WHAT YOU HAVE TO DO =
Where a line below contains "vergadering", count it. Reply with the total only.

(EXTRACTED ENTRIES Opens)

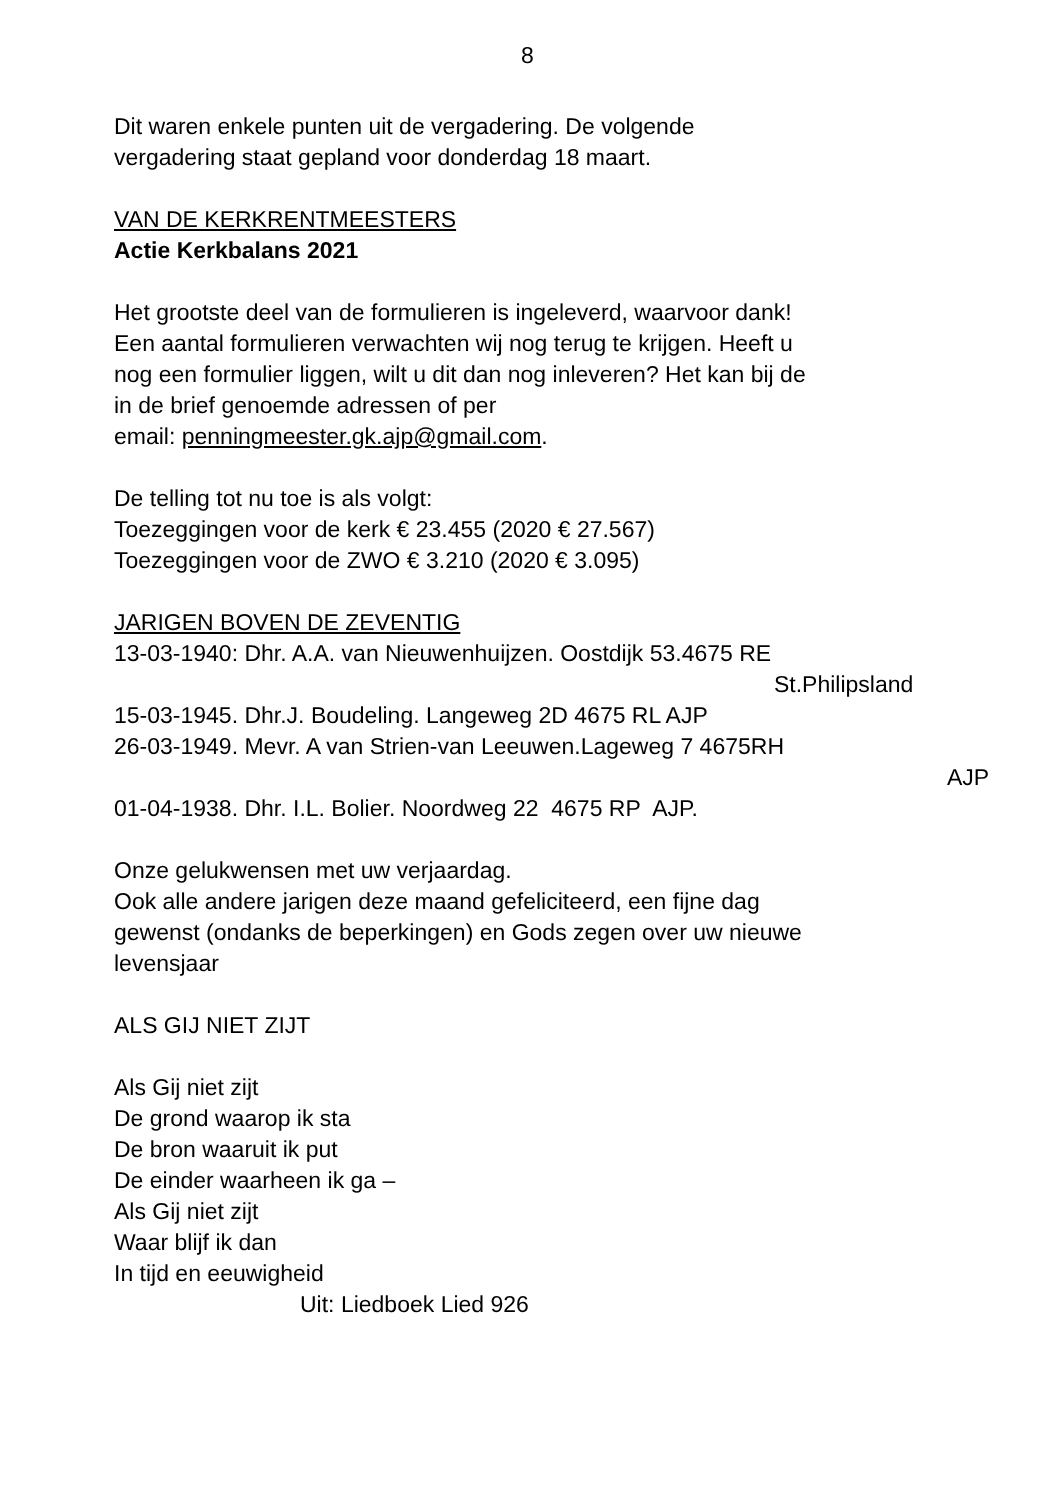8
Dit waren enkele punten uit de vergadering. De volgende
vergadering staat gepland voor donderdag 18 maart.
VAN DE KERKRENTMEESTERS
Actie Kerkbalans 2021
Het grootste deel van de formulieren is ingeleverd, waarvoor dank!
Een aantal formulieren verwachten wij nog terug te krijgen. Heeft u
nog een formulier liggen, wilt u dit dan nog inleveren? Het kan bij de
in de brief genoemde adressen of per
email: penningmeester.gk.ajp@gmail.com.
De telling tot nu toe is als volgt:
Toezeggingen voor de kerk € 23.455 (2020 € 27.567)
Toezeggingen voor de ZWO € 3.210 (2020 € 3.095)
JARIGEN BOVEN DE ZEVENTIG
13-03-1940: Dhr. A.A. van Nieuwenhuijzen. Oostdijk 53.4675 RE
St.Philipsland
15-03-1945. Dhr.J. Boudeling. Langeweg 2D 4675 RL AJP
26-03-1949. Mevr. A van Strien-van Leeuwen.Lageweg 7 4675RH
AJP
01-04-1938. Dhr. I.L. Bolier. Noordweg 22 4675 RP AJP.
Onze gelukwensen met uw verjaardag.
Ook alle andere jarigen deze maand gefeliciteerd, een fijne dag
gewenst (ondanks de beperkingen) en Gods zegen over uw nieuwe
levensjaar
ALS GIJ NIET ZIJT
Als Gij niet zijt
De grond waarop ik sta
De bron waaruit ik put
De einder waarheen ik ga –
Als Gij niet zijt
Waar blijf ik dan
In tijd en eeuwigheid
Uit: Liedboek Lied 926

(EXTRACTED ENTRIES Closes)

RESPONSE AREA =
2